Dans une lettre étonnante envoyée la semaine dernière, il a demandé aux prêteurs de ne pas se tourner vers les concurrents privés pour continuer d’assurer des hypothèques plus à risque.

Il faut savoir que les acheteurs dont la mise de fonds est inférieure à 20 % doivent absolument faire assurer leur prêt, soit par la SCHL, société de la Couronne, soit par Genworth Canada ou Canada Guaranty, deux assureurs privés qui lui ont grugé des parts de marché.

« Mais nous arrivons à un niveau minimum de parts de marché qui est nécessaire pour protéger le marché en situation de crise. Nous vous demandons votre soutien pour éviter une érosion additionnelle de notre présence sur le marché », écrit M. Siddall.

PHOTO GALIT RODAN, ARCHIVES BLOOMBERG

Evan Siddall, président de la SCHL

En ce moment, les prêteurs ont tout le loisir de se tourner vers les deux concurrents privés lorsque leurs clients ne répondent pas aux nouveaux critères de la SCHL.

Depuis le 1er juillet, la SCHL exige que les acheteurs aient un pointage de crédit supérieur à 680, plutôt qu’à 600 auparavant.

De plus, le niveau d’endettement maximal a été réduit. Maintenant, l’ensemble des dépenses mensuelles reliées à la maison (hypothèque, taxes, chauffage, etc.) ne doivent pas représenter plus de 35 % des revenus bruts du ménage, contre 39 % auparavant.

En ajoutant le paiement des autres dettes (cartes et marges de crédit, prêt auto et étudiant, etc.), le ratio ne doit pas dépasser 42 %, plutôt que 44 %, ce qui risque d’accrocher plus souvent.

En outre, la SCHL n’accepte plus que la mise de fonds minimale de 5 % provienne d’un autre emprunt, alors que d’autres assureurs permettent encore d’acheter avec seulement 1,5 % de la valeur de la maison en liquidités.

Dans sa lettre, le président de la SCHL accuse les autres assureurs qui n’ont pas modifié leurs critères de permettre aux ménages d’acheter une maison avec un capital négatif, au milieu d’une période économique calamiteuse.
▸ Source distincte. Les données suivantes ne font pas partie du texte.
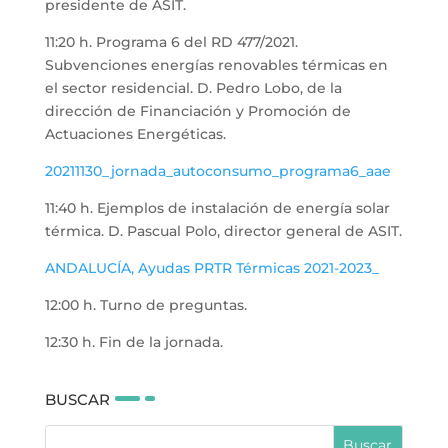
presidente de ASIT.
11:20 h. Programa 6 del RD 477/2021.
Subvenciones energías renovables térmicas en
el sector residencial. D. Pedro Lobo, de la
dirección de Financiación y Promoción de
Actuaciones Energéticas.
20211130_jornada_autoconsumo_programa6_aae
11:40 h. Ejemplos de instalación de energía solar
térmica. D. Pascual Polo, director general de ASIT.
ANDALUCÍA, Ayudas PRTR Térmicas 2021-2023_
12:00 h. Turno de preguntas.
12:30 h. Fin de la jornada.
BUSCAR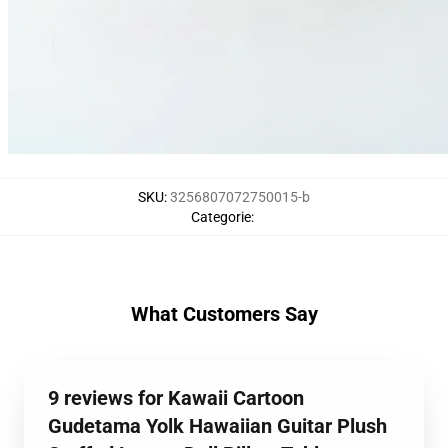
SKU
:
3256807072750015-b
Categorie
:
What Customers Say
9 reviews for Kawaii Cartoon
Gudetama Yolk Hawaiian Guitar Plush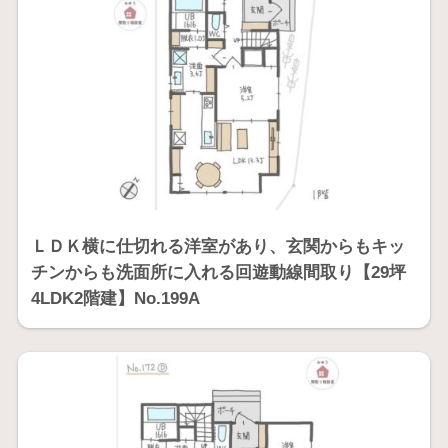
ＬＤＫ横に仕切れる洋室があり、玄関からもキッ
チンからも洗面所に入れる回遊動線間取り【29坪
4LDK2階建】No.199A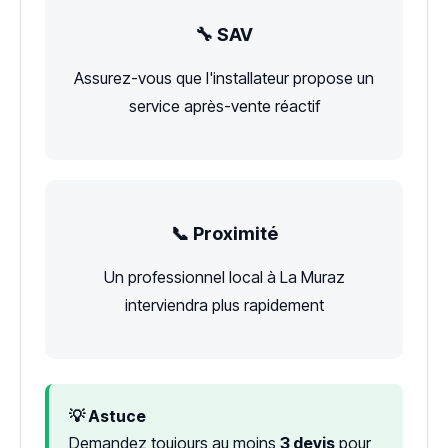
🔧 SAV
Assurez-vous que l'installateur propose un
service après-vente réactif
📞 Proximité
Un professionnel local à La Muraz
interviendra plus rapidement
💡 Astuce
Demandez toujours au moins
3 devis
pour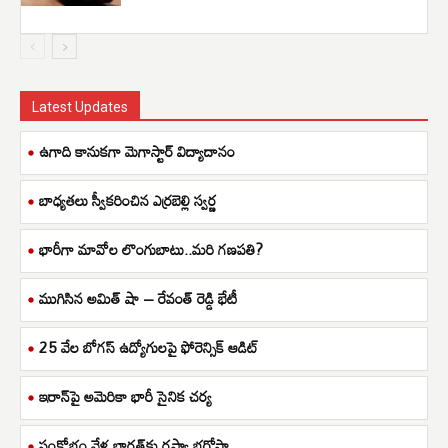
Latest Updates
ఉగాది కానుకగా మెగాస్టార్ విద్యాదానం
బాధ్యతలు స్వీకరించిన ఎర్రబెల్లి స్వర్ణ
భారీగా మావోల లొంగుబాటు..మరి గణపతి?
ముగిసిన అమిత్ షా – రేవంత్ రెడ్డి భేటీ
25 వేల బోగస్ ఉద్యోగులపై ఫోరెన్సిక్ ఆడిట్
ఇరాన్‌పై అమెరికా భారీ సైనిక చర్య
సంక్షోభం వేళ భారత్‌కు రష్యా భరోసా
Cela risque de les exposer à une reprise de possession par la banque.

M. Siddall juge que l’endettement des ménages canadiens est problématique pour l’économie. Il demande aux prêteurs de faire passer les perspectives du Canada avant leur rentabilité à court terme.

Naïf, vous dites ?

Par-dessus le marché, il exhorte les prêteurs à continuer à envoyer leurs bons clients vers la SCHL, afin de préserver ses parts de marché.

Or, les assureurs privés ne se contenteront pas d’accepter les clients à risque que la SCHL repousse. Pour que le risque global de leur portefeuille reste acceptable, ils demanderont aux prêteurs de leur acheminer davantage de clients plus solides financièrement.

Avec ses nouveaux critères, la SCHL perdra donc sur les deux fronts et minera sa capacité d’intervention. Si on avait voulu assainir le marché hypothécaire, ç’aurait été au gouvernement d’imposer de nouvelles règles à tout le monde.